# I bought a lelitPl4TEM Anna



## Margo (Nov 30, 2016)

I am totaly new to this world, my son was recommended the LelitPL41TEM Anna by a friend who has one & loves great coffee. I eventualy, after much searching found a great offer on ebay from espressounderground. I had so many questions & absolutely no knowledge. I contacted espressounderground & peter answered my query super fast. A dialogue began over a few days with Peter talking me through every question i had. We also wanted to buy a Lelit grinder & although peter didnt have one at his store he ordered me one. I cannot recommend him & espresso underground enough. We received wonderful free gifts & within a few days our espresso machine & grinder. It came seriously well packed. The condition was brilliant, my son is now spending all his free time trying to master this art. Its a shame he has to go to work as it interferes with this passion. I can honestly say if i hadn't found Peter, we still would not have our espresso machine. Wonderful service, honestly give him a try!! When my son perfects the perfect coffee, then he can teach me!!


----------



## mremanxx (Dec 30, 2014)

Sounds great, enjoy your coffee journey


----------



## 4515 (Jan 30, 2013)

Peter does provide great service and good value.

Enjoy your new setup


----------



## tobyjrn6 (Dec 22, 2016)

Did the exact same about a month ago and have been chatting with him since about my progress with it, lovely guy.

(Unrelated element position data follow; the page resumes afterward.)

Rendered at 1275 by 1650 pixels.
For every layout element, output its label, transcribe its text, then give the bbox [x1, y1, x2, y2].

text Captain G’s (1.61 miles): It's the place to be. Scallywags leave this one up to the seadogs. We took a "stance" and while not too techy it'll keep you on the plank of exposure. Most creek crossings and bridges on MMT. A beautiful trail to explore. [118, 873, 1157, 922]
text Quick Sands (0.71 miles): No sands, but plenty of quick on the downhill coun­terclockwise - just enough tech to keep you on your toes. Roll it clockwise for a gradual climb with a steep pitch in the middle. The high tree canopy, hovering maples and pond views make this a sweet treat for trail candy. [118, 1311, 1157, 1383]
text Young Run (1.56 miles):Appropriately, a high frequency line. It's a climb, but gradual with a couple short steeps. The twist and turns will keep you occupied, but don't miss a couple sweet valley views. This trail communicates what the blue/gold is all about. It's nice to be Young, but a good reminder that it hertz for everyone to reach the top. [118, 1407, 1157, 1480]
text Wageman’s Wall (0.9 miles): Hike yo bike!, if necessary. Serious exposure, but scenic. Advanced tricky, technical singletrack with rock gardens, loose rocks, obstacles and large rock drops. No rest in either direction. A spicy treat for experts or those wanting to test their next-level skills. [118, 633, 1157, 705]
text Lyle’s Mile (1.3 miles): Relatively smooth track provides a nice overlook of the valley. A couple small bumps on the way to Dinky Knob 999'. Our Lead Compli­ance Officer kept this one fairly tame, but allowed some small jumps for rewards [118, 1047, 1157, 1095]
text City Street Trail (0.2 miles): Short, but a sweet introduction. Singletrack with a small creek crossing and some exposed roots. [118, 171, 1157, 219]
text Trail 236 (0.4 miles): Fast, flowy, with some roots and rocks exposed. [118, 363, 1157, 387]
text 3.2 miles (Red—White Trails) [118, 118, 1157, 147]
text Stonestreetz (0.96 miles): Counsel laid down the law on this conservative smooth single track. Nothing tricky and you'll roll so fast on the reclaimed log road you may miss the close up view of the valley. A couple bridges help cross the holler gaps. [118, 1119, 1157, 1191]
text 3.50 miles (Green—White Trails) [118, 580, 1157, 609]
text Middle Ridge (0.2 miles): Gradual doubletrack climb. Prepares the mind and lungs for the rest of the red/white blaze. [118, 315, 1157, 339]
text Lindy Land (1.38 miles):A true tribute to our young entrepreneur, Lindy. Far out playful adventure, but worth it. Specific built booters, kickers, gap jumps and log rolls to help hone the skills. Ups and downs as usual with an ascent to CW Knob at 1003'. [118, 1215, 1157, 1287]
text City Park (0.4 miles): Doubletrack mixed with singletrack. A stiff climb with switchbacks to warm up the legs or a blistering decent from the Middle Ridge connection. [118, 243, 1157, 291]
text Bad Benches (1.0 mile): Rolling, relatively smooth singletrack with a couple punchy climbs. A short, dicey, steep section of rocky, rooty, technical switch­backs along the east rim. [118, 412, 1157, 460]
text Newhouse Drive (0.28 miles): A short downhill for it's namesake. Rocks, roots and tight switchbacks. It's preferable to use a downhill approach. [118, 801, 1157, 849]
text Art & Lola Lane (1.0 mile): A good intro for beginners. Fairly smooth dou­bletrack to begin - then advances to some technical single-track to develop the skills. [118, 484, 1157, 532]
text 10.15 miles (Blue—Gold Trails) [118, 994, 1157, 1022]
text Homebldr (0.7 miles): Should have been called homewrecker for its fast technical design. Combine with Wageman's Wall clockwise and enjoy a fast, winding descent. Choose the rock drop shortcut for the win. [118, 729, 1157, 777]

One thing I had asked Peter which he wasn't sure of (and I've now reported back on) is that the PL41TEM, and I believe all the Annas in the EU have their Over Pressure Valve set to about 12 bars, which is theoretically a little high for espresso. From what I gather they do this to fit in line with the ESE pod regulations. It seems they glue it at the factory but if you use the right size screwdriver and persist about 1 complete turn brings it down to 9ish bar which I've found it to give much better extractions.


----------